JOB ITEM
Reproduce verbatim the stretch of the items from their beginning through the line containing "Household Pill Box", including both ends.

(Records excerpted from a collection)

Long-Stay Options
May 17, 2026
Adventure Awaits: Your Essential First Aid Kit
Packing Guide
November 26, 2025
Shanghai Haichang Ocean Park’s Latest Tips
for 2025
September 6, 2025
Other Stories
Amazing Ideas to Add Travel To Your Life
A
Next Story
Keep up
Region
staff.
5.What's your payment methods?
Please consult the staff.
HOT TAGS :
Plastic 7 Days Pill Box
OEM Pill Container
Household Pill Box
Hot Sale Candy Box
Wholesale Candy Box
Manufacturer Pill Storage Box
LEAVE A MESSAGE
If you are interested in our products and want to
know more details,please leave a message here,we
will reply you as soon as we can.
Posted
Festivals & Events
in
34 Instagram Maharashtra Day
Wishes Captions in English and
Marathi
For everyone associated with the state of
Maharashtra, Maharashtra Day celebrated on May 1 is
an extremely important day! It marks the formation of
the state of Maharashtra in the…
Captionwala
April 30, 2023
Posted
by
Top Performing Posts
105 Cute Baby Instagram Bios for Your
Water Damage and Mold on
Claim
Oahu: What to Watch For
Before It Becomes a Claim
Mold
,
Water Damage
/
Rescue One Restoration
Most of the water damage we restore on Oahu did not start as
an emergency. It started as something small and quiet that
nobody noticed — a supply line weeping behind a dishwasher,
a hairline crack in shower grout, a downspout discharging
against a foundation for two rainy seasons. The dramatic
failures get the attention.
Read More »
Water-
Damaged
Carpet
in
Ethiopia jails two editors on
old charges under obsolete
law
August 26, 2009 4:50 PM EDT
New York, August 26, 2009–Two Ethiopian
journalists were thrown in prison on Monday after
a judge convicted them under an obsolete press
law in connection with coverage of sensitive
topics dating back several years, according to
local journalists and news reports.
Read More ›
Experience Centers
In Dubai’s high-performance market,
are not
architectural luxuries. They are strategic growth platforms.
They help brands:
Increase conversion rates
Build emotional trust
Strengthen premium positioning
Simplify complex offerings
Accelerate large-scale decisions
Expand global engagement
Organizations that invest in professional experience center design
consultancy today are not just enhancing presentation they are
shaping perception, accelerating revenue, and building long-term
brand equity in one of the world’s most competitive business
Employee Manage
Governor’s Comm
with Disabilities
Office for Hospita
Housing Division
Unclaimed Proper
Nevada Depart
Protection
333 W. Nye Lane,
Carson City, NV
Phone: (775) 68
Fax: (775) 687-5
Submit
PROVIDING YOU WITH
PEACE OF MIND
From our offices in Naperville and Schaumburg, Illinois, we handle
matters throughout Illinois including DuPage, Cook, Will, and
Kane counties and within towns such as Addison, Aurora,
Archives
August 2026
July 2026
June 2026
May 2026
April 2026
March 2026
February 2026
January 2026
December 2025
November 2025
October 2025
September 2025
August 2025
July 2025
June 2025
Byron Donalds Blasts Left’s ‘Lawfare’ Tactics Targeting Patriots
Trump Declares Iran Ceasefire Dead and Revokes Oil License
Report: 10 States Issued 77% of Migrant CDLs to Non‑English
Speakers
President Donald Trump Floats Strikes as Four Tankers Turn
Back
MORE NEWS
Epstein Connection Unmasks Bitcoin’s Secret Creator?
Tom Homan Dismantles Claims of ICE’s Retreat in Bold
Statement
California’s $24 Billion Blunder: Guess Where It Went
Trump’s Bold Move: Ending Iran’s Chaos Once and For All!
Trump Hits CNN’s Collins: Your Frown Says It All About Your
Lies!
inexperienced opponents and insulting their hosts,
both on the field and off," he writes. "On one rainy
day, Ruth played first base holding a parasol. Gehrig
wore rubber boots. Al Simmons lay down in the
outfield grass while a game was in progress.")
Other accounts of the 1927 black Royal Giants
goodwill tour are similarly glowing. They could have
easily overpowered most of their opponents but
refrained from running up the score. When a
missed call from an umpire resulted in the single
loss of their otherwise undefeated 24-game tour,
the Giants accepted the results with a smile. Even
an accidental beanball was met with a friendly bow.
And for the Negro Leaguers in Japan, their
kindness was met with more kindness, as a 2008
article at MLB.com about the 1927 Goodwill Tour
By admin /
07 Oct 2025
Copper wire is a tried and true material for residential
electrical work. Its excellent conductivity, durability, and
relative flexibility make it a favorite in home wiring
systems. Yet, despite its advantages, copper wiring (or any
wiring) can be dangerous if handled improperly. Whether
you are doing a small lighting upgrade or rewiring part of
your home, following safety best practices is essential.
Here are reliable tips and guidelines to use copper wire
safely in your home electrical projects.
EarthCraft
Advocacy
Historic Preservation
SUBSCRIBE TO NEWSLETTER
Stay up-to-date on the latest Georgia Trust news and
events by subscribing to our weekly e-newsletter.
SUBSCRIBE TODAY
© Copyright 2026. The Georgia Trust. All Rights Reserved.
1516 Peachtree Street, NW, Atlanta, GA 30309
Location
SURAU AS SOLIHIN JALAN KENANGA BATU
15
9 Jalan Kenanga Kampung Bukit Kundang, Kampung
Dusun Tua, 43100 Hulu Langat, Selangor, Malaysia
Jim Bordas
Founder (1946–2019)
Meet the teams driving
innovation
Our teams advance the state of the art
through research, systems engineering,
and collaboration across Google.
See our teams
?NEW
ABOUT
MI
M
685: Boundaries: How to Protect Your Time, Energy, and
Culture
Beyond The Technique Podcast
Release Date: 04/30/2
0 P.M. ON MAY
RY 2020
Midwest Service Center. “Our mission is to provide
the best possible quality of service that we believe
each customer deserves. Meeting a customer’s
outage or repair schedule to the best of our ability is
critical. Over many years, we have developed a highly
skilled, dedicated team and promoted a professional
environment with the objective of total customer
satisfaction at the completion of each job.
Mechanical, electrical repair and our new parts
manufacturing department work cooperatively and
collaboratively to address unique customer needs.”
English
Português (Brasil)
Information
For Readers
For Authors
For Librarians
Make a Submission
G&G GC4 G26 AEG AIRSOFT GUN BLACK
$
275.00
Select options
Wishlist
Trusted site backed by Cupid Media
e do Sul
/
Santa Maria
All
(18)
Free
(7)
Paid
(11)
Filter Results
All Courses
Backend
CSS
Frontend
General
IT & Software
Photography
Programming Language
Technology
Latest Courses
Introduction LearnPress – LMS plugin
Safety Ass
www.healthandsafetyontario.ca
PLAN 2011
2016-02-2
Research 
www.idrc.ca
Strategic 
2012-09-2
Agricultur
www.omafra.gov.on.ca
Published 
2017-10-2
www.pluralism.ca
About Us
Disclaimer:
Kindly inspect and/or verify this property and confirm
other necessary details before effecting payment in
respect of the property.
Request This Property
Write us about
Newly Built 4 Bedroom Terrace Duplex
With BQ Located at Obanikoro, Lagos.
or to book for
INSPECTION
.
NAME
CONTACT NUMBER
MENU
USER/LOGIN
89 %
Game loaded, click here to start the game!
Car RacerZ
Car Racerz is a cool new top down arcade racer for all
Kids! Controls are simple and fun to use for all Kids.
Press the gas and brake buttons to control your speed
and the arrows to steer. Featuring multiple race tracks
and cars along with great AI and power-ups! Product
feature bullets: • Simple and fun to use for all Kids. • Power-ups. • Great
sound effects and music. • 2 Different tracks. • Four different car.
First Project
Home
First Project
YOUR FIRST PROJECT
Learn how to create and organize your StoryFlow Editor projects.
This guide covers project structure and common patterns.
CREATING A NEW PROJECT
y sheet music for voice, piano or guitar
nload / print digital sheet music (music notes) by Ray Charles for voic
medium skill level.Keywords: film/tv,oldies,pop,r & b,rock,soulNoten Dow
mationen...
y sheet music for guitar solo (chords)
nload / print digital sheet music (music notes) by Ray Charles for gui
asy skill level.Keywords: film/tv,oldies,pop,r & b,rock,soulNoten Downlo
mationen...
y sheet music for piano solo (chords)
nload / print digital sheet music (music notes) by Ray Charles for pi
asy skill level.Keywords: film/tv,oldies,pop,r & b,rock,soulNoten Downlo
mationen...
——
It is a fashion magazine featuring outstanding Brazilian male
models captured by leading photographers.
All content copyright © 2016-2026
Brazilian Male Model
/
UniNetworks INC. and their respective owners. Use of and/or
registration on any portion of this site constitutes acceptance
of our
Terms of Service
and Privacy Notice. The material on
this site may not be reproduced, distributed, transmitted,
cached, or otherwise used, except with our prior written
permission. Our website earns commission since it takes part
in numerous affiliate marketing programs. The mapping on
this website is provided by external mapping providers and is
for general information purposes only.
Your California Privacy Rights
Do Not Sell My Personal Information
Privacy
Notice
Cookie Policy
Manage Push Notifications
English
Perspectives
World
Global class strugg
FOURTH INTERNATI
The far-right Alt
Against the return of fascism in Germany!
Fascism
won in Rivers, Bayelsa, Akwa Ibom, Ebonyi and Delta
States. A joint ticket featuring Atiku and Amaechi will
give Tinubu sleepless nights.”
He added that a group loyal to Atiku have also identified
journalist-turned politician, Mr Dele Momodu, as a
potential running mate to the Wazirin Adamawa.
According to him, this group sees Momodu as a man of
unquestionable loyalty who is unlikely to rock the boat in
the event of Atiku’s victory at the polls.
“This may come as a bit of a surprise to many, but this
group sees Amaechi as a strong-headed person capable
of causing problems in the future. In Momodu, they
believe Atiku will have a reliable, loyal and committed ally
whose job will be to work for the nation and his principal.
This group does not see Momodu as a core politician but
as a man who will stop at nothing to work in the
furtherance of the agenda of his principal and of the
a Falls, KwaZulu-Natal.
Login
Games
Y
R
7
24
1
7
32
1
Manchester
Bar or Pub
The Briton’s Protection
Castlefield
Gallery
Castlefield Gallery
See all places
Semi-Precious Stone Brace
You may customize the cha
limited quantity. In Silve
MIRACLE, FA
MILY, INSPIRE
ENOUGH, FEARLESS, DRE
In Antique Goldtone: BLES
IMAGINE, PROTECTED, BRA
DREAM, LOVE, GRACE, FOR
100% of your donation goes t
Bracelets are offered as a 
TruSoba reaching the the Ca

EXERCISE OUTPUT
Long-Stay Options
May 17, 2026
Adventure Awaits: Your Essential First Aid Kit
Packing Guide
November 26, 2025
Shanghai Haichang Ocean Park’s Latest Tips
for 2025
September 6, 2025
Other Stories
Amazing Ideas to Add Travel To Your Life
A
Next Story
Keep up
Region
staff.
5.What's your payment methods?
Please consult the staff.
HOT TAGS :
Plastic 7 Days Pill Box
OEM Pill Container
Household Pill Box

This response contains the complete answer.